Da Silva made his NBA debut on October 23, 2024, in a 116–97 win over the Miami Heat.

==Career statistics==

===NBA===
====Regular season====

| Year | Team | GP | GS | MPG | FG% | 3P% | FT% | RPG | APG | SPG | BPG | PPG |
|---|---|---|---|---|---|---|---|---|---|---|---|---|
| 2024–25 | Orlando | 74 | 38 | 22.0 | .412 | .335 | .873 | 3.3 | 1.5 | .4 | .2 | 7.2 |
| 2025–26 | Orlando | 77 | 34 | 24.7 | .450 | .374 | .884 | 3.7 | 1.6 | .9 | .3 | 9.9 |
| Career |  | 151 | 72 | 23.4 | .433 | .357 | .880 | 3.5 | 1.6 | .7 | .3 | 8.6 |

====Playoffs====

| Year | Team | GP | GS | MPG | FG% | 3P% | FT% | RPG | APG | SPG | BPG | PPG |
|---|---|---|---|---|---|---|---|---|---|---|---|---|
| 2025 | Orlando | 2 | 0 | 2.5 | .000 | .000 | — | 2.0 | .5 | .0 | .0 | .0 |
| 2026 | Orlando | 7 | 0 | 15.3 | .379 | .313 | .500 | 2.9 | .1 | .1 | .0 | 4.1 |
| Career |  | 9 | 0 | 12.4 | .367 | .294 | .500 | 2.7 | .2 | .1 | .0 | 3.2 |

===College===

| Year | Team | GP | GS | MPG | FG% | 3P% | FT% | RPG | APG | SPG | BPG | PPG |
|---|---|---|---|---|---|---|---|---|---|---|---|---|
| 2020–21 | Colorado | 24 | 0 | 9.3 | .529 | .267 | .583 | 1.0 | .3 | .3 | .1 | 2.7 |
| 2021–22 | Colorado | 31 | 31 | 28.3 | .479 | .373 | .797 | 3.5 | 2.0 | .6 | .5 | 9.4 |
| 2022–23 | Colorado | 35 | 33 | 30.9 | .496 | .394 | .755 | 4.8 | 1.3 | 1.3 | .4 | 15.9 |
| 2023–24 | Colorado | 34 | 34 | 33.8 | .493 | .395 | .835 | 5.1 | 2.4 | 1.1 | .6 | 16.0 |
| Career |  | 124 | 98 | 26.9 | .493 | .386 | .786 | 3.8 | 1.6 | .9 | .4 | 11.7 |

==Personal life==
Da Silva's older brother, Oscar, played college basketball at Stanford and currently plays professionally for Bayern Munich.

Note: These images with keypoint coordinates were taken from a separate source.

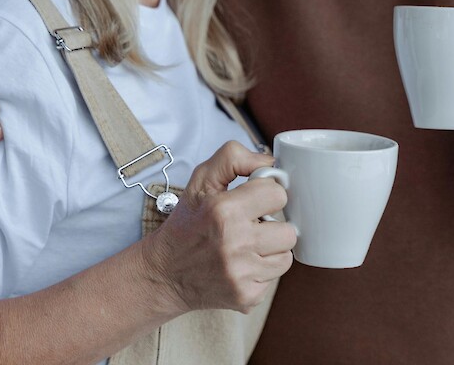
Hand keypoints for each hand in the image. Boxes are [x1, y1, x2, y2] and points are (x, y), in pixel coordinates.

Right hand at [141, 141, 295, 313]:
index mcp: (223, 210)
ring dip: (271, 251)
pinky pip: (274, 279)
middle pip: (289, 231)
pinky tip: (241, 266)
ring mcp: (241, 273)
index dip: (267, 195)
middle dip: (273, 227)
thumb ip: (234, 158)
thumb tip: (271, 163)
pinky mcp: (246, 296)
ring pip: (286, 256)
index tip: (254, 202)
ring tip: (247, 247)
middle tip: (251, 227)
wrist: (164, 274)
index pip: (278, 194)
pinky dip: (261, 272)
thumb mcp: (200, 180)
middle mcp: (234, 243)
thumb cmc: (187, 223)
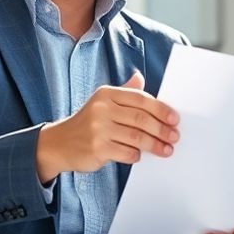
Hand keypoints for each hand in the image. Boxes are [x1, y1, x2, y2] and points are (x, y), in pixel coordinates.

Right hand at [35, 71, 179, 182]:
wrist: (58, 143)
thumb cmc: (87, 123)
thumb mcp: (102, 102)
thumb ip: (123, 92)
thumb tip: (140, 78)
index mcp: (106, 94)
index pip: (140, 99)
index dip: (161, 109)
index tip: (174, 119)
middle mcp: (102, 109)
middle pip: (141, 118)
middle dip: (162, 129)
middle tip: (174, 136)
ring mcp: (98, 129)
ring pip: (136, 137)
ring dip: (155, 145)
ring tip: (166, 149)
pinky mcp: (97, 148)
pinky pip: (126, 153)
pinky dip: (136, 155)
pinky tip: (140, 156)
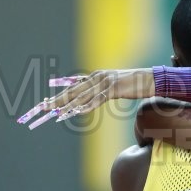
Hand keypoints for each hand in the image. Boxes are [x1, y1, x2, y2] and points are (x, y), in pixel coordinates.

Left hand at [17, 69, 154, 127]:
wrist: (150, 79)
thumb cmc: (133, 85)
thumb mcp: (113, 87)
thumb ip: (100, 90)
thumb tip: (91, 99)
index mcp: (94, 77)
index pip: (72, 87)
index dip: (57, 96)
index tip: (44, 103)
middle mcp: (96, 78)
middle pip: (71, 92)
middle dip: (55, 101)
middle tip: (40, 108)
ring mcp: (104, 83)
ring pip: (81, 96)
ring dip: (66, 106)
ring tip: (53, 113)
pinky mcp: (113, 89)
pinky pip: (96, 100)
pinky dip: (85, 106)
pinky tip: (75, 111)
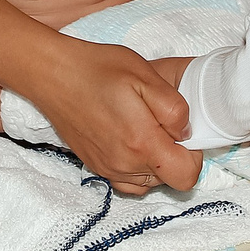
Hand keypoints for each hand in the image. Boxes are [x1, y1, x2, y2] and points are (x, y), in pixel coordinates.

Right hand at [23, 39, 203, 195]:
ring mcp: (107, 169)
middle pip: (169, 179)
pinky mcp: (95, 167)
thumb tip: (186, 132)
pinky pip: (127, 180)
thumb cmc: (100, 69)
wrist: (54, 74)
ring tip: (144, 128)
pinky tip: (130, 139)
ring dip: (155, 162)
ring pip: (149, 181)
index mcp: (142, 143)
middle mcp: (124, 165)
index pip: (186, 175)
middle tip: (161, 124)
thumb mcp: (146, 76)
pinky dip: (136, 166)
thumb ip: (174, 109)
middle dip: (174, 155)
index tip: (183, 131)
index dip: (195, 154)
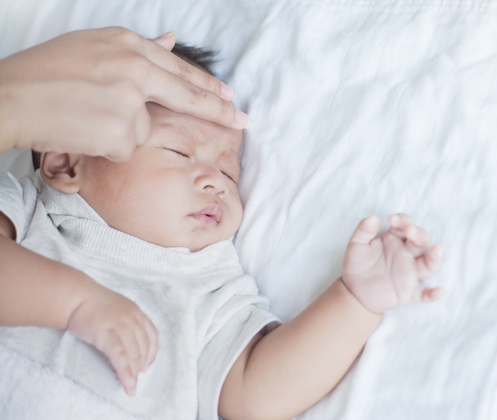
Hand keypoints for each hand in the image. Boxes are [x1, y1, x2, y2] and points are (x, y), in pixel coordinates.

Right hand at [0, 27, 247, 159]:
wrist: (7, 98)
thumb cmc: (40, 74)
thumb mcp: (89, 48)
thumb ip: (135, 50)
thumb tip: (172, 40)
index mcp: (126, 43)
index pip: (178, 66)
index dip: (206, 84)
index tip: (229, 95)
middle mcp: (135, 66)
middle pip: (187, 93)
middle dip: (218, 110)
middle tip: (243, 120)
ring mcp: (131, 97)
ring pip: (147, 128)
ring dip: (122, 131)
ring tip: (84, 117)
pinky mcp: (124, 128)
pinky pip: (128, 147)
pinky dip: (109, 147)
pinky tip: (83, 132)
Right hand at [67, 286, 157, 396]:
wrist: (76, 297)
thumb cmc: (92, 305)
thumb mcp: (117, 310)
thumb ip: (126, 323)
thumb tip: (128, 343)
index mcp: (137, 313)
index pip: (152, 336)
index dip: (151, 353)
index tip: (147, 365)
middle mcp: (133, 319)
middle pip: (143, 348)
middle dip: (140, 366)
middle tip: (134, 379)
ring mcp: (122, 327)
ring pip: (134, 355)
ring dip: (134, 373)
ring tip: (131, 386)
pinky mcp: (109, 334)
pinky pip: (121, 358)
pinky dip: (126, 372)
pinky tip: (127, 383)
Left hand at [341, 214, 444, 313]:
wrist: (355, 291)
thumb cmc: (359, 264)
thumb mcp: (356, 245)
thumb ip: (363, 231)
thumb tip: (373, 218)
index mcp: (395, 239)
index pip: (406, 225)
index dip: (403, 221)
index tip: (392, 220)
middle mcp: (407, 254)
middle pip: (421, 241)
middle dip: (418, 234)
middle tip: (410, 230)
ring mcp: (410, 273)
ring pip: (428, 264)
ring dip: (435, 257)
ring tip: (438, 249)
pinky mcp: (409, 292)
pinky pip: (423, 293)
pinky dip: (432, 293)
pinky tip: (440, 291)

Their father was a professional boxer before immigrating to Germany in the 1990s and owns a Brazilian restaurant in Munich. Tristan speaks five languages: German, Portuguese, Spanish, French, and English.

His favorite team as a child was the Los Angeles Lakers. His favorite player is Luka Dončić. He likes music, acting and playing soccer. He even played the trumpet well, like a professional musician.